Thursday 27 February 2014

Burning Angels Make No Witnesses


When I heard 'Forgiven/Forgotten', the heaving, chugging mid tempo rocker that was the first taste of Angel Olsen's latest record Burn Your Fire For No Witness (out on Jagjaguwar), I was stunned. Not because it was a great song - it is a damn fun one with a great bassline though - but because it seemed so at odds to everything I had come to hold dear about the Missouri artist. This was something that Best Coast or one of the bands with Girls as in their name would churn out, albeit with a dark wistfulness percolating underneath the surface; not the artist whose last longplayer was the esoteric, slowburning Half Way Home.


But this seems to be an elliptical curveball, as the album proper, whilst having other robust tunes like 'High & Wild', is more akin to the crafting of haunting pastoral causeways, ebbing and flowing in the mist of melancholy half-memories, that Olsen is becoming famed for. The husky, eerie 'White Fire' is one of the best songs she has ever written because of the use of her voice, bruised and burnt, mingles with the damaged narrative over a simple guitar line that it feels like a reverie spiralling out of solitary confinement, Olsen's lament her Last Supper before eternal redemption. And the timbre of her beckoning voice on 'Lights Out', a psyched soul number, has an overabundance of verve and confidence - this is no nervous, damaged wraith here, but an artist starting to truly harness her powers. Dammit - 'Hi-Five' reminds me of the Big O, Roy Orbison! Wow.

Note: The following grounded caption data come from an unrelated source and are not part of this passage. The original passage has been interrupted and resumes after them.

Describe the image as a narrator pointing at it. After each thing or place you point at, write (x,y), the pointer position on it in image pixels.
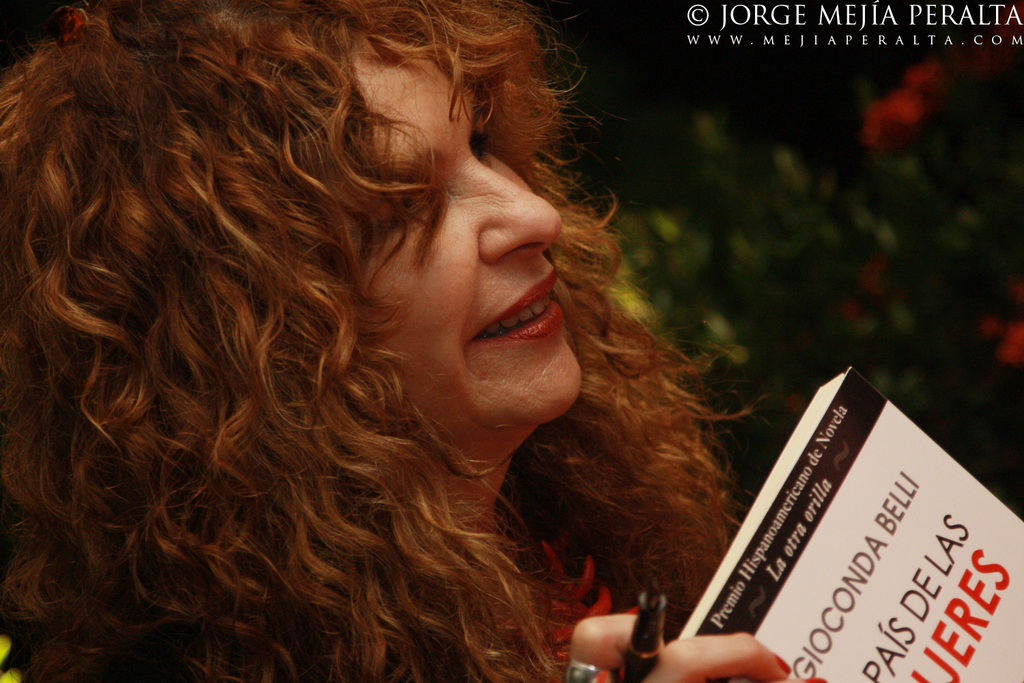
In this image, we can see a person (558,318) holding a book (899,492) and pen (650,675) with her hand (572,661). There is a text (701,17) in the top right of the image (947,46). In the background (842,143), image is blurred.
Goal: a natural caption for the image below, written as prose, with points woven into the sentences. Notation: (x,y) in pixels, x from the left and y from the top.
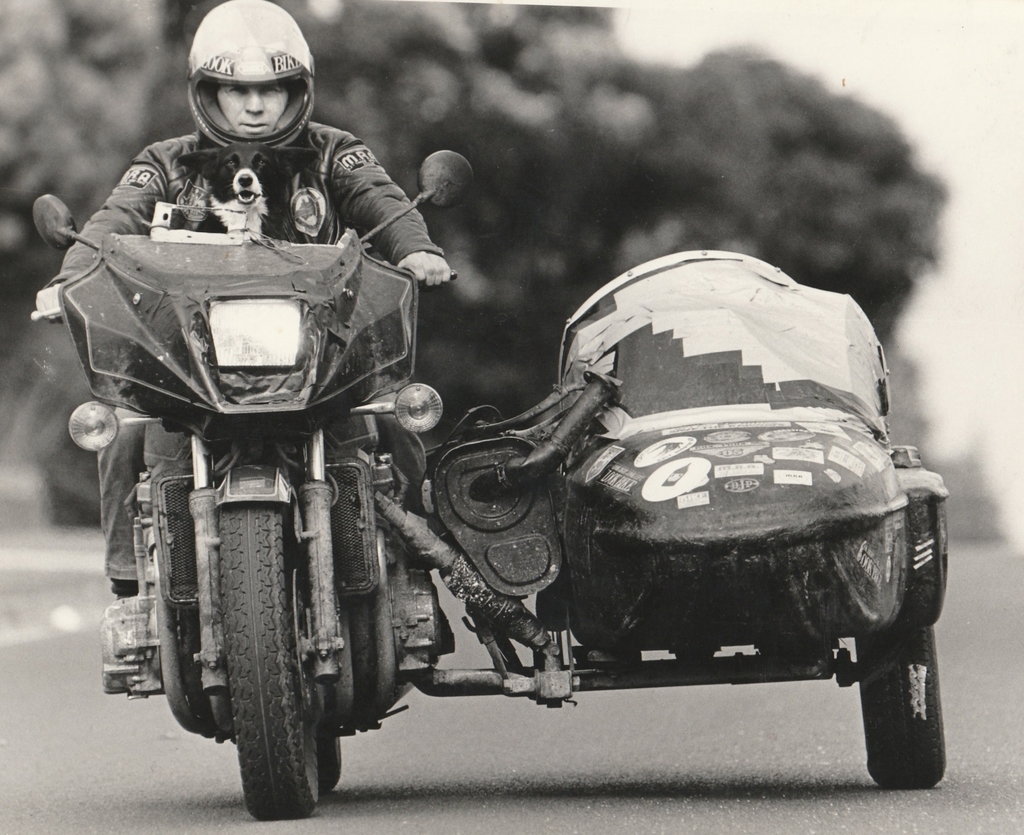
This image is clicked on a road (569,783). In the image there is a man (192,199) riding motorbike (258,334) and a side car (579,449) is attached to it. He is wearing helmet (238,32). In the background (338,40) there are trees (551,95) and sky (886,60) and it is also blurred.
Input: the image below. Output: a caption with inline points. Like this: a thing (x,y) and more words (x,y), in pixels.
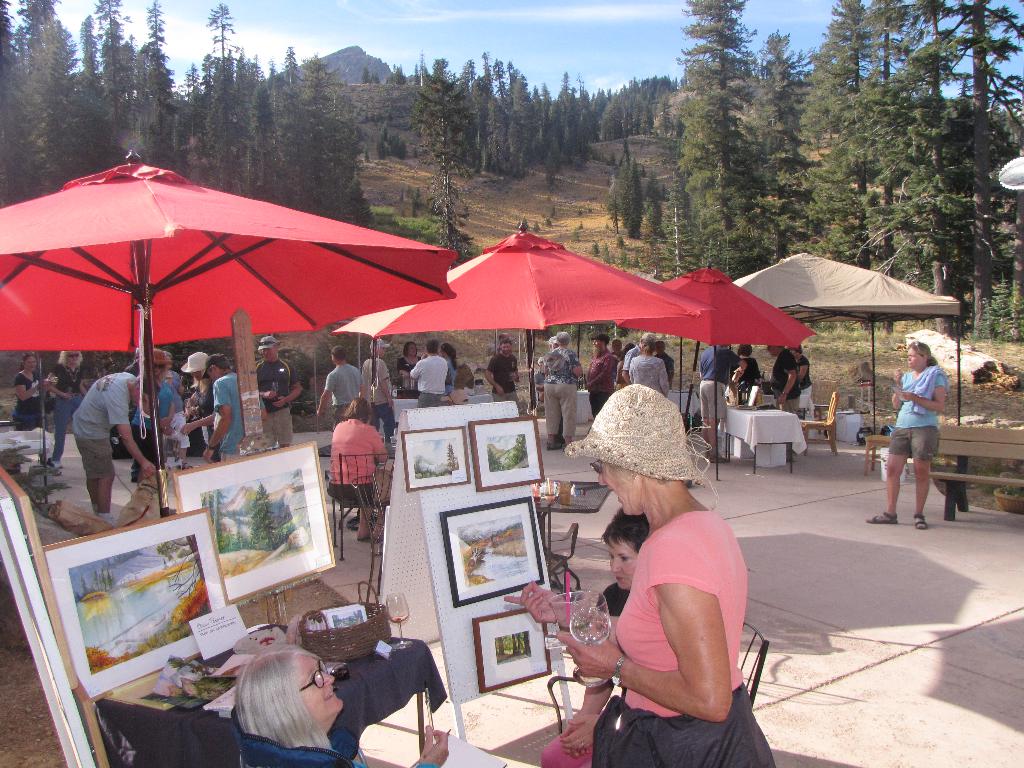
In this image we can see many people (598,443) standing and we can also see few persons (366,450) sitting on the chairs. Image also consists of painting frames (305,516) and also tents (865,277) and benches (939,442), chairs (829,435) and also tables (790,445). On the table (386,662) we can see a basket (369,632), glass (392,620) and also papers (218,635). In the background (225,174) we can see many trees (745,118). At the bottom (954,603) there is road (892,660). Sky (580,54) is also visible in this image.
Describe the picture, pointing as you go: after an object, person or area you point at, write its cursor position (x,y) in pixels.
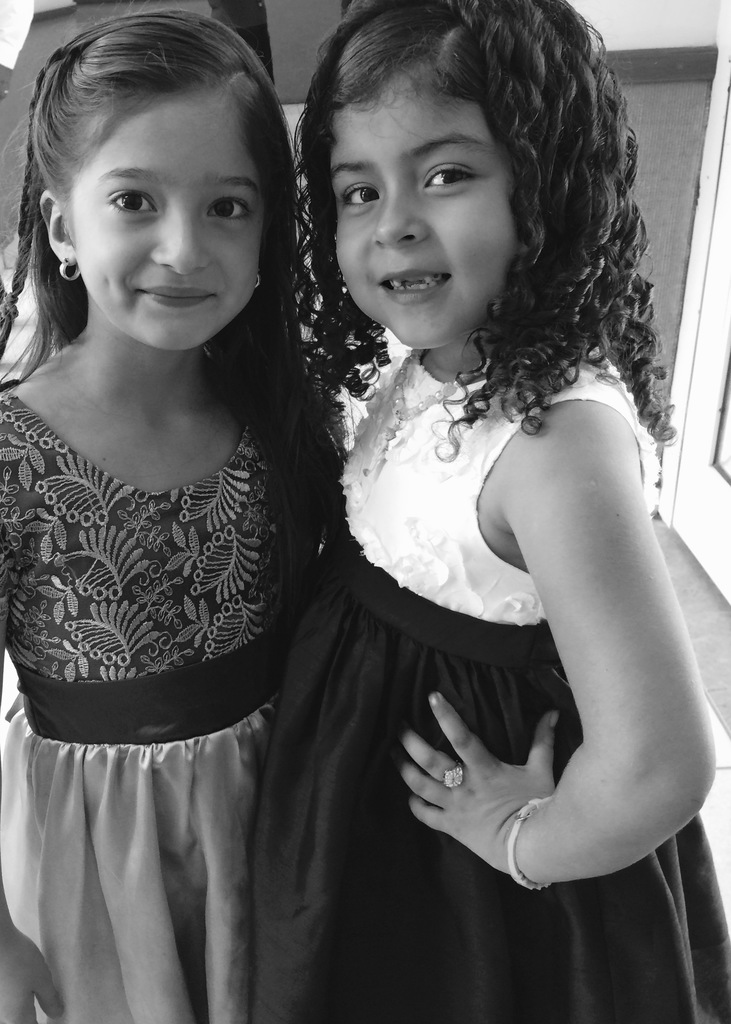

Love, loss, languishing dreams - all buoyed by Olsen's soaring compositions. If she wasn't already a blazing comet in the dark dark night before, starting looking to the sky for Angel Olsen's burning fire - this album is a cracker.


You can get Burn Your Fire For No Witness here - it's a great record. And if you can stay strong through 'White Fire' - you're a fucking liar.